1. I learned more about the contract I'd get if I won, and wasn't happy with it. In essence, Amazon owned it, and I didn't feel comfortable giving them the keys to the kingdom, especially since it's the first book in a trilogy (which would mean limiting the entire trilogy to Amazon, if it won). Plus, it looked like I was still solely responsible for marketing and promotion. Excuse me, but how's that different from what I'm already doing with all of my other published books? It isn't, because that's the nature of the publishing industry these days. Even traditionally published authors can't rely on their publishers to get behind their books and get them moving. Other than the $1,500 advance to claim it as their own if it won, there really wasn't any benefit to it as far as I was concerned. I'd rather keep the control so I can run specials, etc when I feel like it. So I self published it, and put it on a $0.99 special on Amazon for the first week.
2. I like you, but I don't trust you. If I entered Progenitor in Kindle Scout, I'd have to solicit people to vote for it for 30 days. How likely are you to really to respond to me begging you for your vote every day for a month? How likely are you to do it anyway? Considering that "I'm busy" is the #1 thing I hear out of people these days, I'm not confident that people would take a minute out of their time to go to the website and place the vote. As it is, most of my book sales are to people I don't know anyway - I can count two people I personally know that actually read my books, and those people are Rick (my husband) and Mom. Honestly, my life is full of well meaning people that are struggling to keep their own business on track, and they can't be bothered with little things even if they do mean well and want to see others succeed. When I really thought about it, the truth is that I didn't want to set myself up to be disappointed and angry at people over it. It's just not worth it. Given that I wasn't entirely happy with the contract should I win anyway, it didn't make sense to set up personal problems on top of things.

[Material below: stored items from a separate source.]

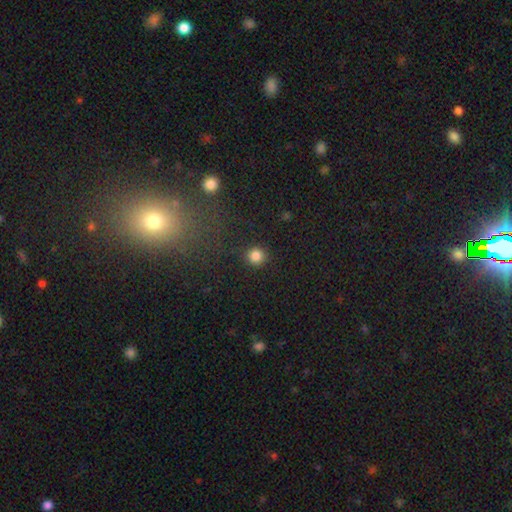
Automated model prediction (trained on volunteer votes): Morphology: type=smooth (84%); roundness=round (94%); merging=none (91%).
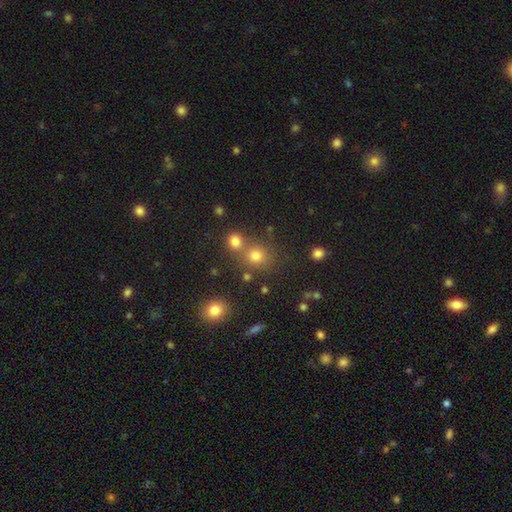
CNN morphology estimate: Overall: smooth (75%). How rounded: round (84%). Merging: none (59%; merger 29%).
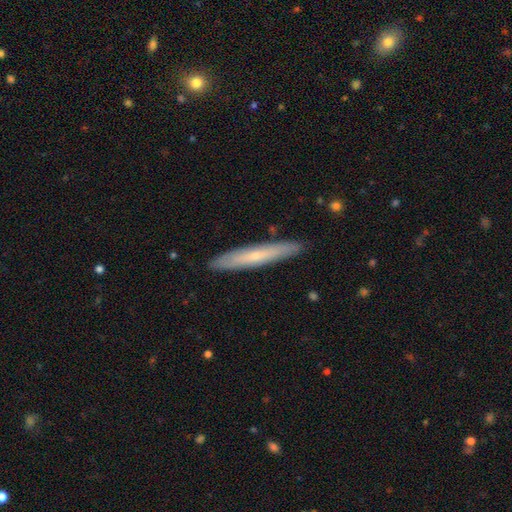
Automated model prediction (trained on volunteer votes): smooth_or_featured: smooth (p=0.49) [alt: featured or disk p=0.45]
merging: none (p=0.90) [alt: minor disturbance p=0.08]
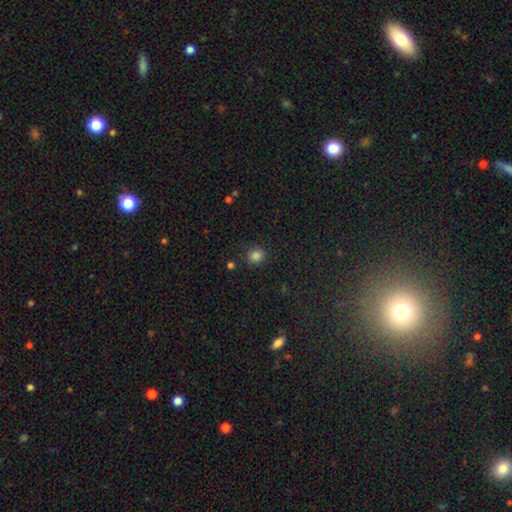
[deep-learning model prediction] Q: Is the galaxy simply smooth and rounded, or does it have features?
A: smooth — 83%.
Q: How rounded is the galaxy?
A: round — 74%.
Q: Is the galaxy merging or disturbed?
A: none — 84%.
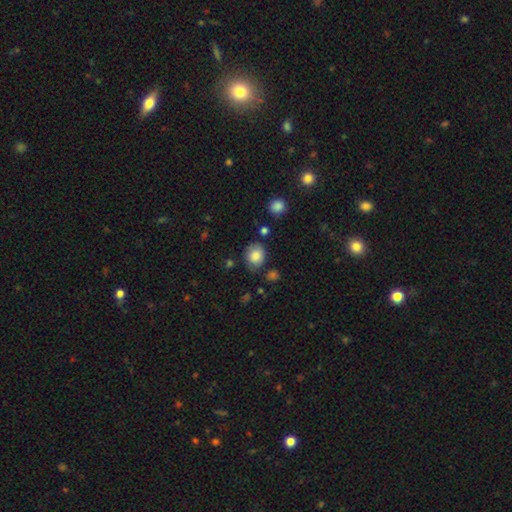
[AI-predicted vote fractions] The model was most divided on "how rounded": round: 60%, in between: 39%, cigar-shaped: 1%. More confident: smooth or featured — smooth (83%); merging — none (69%).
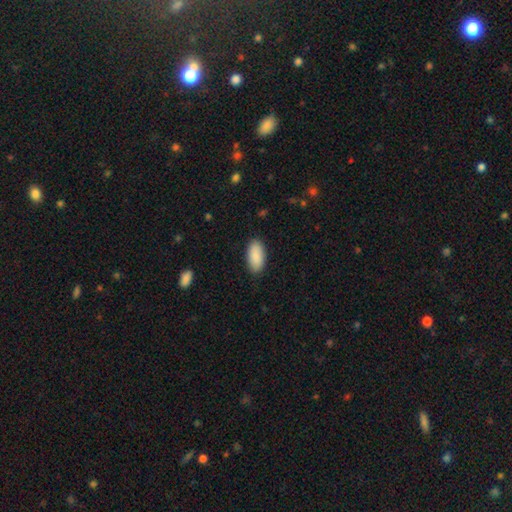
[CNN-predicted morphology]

Plus, I do get it, because there have been many times when I meant better, but didn't do better. It's a problem we all have, and in fact it leads into my next point, which is:
3. It's the busiest time of year at my day job now, and it's been compounded by the fact that our area is expanding to include a new area TOMORROW (Tuesday). Not only are we in renewals which will keep us hopping through July, but we're getting another program, which I've been told is likely to be a 6 month transition. I know I'm going to come home from work tired, and squeezing in all of this would be a challenge. Progenitor is ready, and it made sense to just go ahead and publish it now. Promotion isn't nearly as intensive as writing and publishing and I know I can handle that while work is busy. It made sense to do the hard work ahead of the busy crunch for myself. This way, I can pick up revisions of the rest of the trilogy and Joy on the Journey in July when things let up a bit, and keep on track with my writing schedule for the year. And by the way, get ready to hear me join you in the "I'm busy" chorus, because here we go with that one again.
So that's why I went for it. I believe it's a fine program, and I certainly encourage other writers to take advantage of it, if that's something they like and feel led to do. I also will continue to support it by reading and voting for entries, because it is a great way to find new talent amongst independent authors. But in the end, it just isn't for me.
That's all today. Take care, and have a wonderful week.